When stocks sport high historical valuations, as they currently do, their margin for error is quite slight.IBM is down over 13% thanks to yet another revenue shortfall. Yet that is unfortunately unsurprising. The former market behemoth has disappointed investors for many prior quarters, and the stock sports a below-average P/E to match. The lesson that can guide the current market is one of historical significance.IBM used to dominate markets in a way that Apple (AAPL), Microsoft (MSFT) and Amazon (AMZN) do now. It should remind investors that no company is immune from commercial pressures and that seemingly unassailable companies can get overtaken.

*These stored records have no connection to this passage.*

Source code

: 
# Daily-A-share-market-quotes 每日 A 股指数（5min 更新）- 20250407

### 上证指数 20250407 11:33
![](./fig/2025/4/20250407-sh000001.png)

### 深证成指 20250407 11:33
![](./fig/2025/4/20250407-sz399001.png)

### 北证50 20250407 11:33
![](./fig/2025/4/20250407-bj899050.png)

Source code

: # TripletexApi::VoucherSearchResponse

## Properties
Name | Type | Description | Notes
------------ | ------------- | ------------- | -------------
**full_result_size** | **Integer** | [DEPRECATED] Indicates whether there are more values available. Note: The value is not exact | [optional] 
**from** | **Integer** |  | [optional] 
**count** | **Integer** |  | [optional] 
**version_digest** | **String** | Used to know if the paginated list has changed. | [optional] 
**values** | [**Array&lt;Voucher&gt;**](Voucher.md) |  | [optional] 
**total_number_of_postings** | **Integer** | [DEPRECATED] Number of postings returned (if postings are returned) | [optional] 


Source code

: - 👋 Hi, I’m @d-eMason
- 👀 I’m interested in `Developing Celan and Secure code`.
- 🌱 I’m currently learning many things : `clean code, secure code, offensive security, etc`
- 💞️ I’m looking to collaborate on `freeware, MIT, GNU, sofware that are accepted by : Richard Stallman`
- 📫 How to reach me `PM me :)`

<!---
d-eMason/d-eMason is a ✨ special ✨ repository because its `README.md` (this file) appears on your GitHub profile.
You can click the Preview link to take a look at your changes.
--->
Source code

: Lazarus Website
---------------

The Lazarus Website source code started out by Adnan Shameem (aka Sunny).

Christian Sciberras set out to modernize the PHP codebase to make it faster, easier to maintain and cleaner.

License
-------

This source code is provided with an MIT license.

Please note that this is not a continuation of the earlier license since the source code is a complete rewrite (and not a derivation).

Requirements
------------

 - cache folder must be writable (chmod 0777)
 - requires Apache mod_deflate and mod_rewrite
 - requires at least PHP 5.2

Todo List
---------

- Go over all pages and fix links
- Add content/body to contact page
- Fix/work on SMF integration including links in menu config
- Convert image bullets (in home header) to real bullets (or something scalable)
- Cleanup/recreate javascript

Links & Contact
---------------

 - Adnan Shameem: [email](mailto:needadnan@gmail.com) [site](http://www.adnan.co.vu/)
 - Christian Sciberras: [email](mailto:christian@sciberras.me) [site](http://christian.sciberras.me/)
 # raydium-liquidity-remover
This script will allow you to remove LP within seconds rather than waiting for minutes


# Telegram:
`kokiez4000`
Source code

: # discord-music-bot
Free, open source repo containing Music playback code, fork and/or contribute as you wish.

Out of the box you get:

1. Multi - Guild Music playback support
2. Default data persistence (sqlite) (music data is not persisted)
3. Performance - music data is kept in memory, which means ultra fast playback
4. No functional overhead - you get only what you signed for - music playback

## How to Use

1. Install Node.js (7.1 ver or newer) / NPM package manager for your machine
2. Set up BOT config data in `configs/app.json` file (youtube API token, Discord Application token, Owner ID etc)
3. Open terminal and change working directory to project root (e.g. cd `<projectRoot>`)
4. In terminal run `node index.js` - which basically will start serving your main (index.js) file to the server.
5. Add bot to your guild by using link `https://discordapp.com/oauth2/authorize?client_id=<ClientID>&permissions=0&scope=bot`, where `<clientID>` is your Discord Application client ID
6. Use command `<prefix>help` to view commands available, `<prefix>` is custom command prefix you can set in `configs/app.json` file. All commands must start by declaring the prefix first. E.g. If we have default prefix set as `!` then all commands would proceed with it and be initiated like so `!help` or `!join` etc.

In that vein, the 8.5% drop in Intel (INTC) was even more instructive. Like IBM, INTC was a market giant, dominating the semiconductor industry in the way that IBM dominated computers.INTC has relatively languished as flashier competitors surpassed it, and investors became inured to earnings disappointments. Last week, the stock surged when the board decided to replace its CEO. It then surged further yesterday afternoon when earnings were accidentally released prior to the market’s close. Investors had a newfound allure for this prior laggard. That was to be short-lived, however, when the new CEO announced that the company would continue to manufacture its own chips rather than outsourcing them. The stock has managed to retain all its gains since the CEO announcement but quickly gave back any subsequent enthusiasm.

Two Week Hourly Chart of INTC

Two Week Hourly Chart of INTC

Source: Interactive Brokers

The vast majority of SPX has yet to release their earnings. Most are expected within the coming two weeks. If there is anything that we have learned so far, that is to expect the unexpected. We should all be highly cognizant of upcoming earnings release dates for our holdings and monitor those risks accordingly.

Disclosure: 

AUTHOR SECURITY HOLDING: NO POSITIONS

The author does not hold any positions in the financial instruments referenced in the materials provided.